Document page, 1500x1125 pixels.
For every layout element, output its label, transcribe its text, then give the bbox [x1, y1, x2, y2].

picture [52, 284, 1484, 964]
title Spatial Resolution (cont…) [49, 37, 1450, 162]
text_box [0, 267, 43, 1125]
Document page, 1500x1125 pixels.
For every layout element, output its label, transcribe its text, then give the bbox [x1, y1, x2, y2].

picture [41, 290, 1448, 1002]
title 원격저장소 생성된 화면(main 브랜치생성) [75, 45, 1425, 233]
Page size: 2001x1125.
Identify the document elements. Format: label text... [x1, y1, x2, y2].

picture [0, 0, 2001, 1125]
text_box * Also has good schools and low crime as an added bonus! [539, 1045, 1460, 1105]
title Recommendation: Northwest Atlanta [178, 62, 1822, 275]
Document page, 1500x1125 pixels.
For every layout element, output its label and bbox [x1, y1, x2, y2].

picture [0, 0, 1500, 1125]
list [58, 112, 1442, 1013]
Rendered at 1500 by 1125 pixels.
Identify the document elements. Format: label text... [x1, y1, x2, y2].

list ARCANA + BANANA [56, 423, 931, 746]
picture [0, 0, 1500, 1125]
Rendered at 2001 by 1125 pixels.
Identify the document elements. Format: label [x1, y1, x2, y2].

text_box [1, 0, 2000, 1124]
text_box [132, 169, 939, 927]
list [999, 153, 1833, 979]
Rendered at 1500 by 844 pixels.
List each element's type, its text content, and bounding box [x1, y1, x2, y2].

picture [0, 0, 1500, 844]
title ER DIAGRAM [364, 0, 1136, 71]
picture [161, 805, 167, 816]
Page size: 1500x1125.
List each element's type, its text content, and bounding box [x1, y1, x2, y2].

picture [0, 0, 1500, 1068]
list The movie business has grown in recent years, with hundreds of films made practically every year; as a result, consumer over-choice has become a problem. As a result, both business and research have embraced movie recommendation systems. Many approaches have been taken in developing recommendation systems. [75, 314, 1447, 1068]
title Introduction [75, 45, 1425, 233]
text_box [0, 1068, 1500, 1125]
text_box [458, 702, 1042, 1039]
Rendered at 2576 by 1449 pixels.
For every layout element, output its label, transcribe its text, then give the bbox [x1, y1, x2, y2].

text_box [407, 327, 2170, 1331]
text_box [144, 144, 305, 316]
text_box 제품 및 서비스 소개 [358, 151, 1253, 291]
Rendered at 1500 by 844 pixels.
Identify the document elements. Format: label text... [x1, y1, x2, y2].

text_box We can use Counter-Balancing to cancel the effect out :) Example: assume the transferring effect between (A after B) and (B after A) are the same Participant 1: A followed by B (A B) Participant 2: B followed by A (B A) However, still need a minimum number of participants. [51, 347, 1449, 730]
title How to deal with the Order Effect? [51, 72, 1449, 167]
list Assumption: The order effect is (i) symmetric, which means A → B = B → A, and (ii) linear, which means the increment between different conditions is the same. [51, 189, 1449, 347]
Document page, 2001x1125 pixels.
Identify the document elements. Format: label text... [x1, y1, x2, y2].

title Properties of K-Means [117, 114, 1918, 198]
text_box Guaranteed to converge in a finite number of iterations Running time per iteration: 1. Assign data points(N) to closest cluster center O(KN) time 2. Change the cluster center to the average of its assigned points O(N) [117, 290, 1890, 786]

TASK TO COMPLETE:
Among the records, find the lines that contain "size" and copy each of them.

OUTPUT OF THE TASK:
Page size: 2001x1125.
Page size: 1500x1125.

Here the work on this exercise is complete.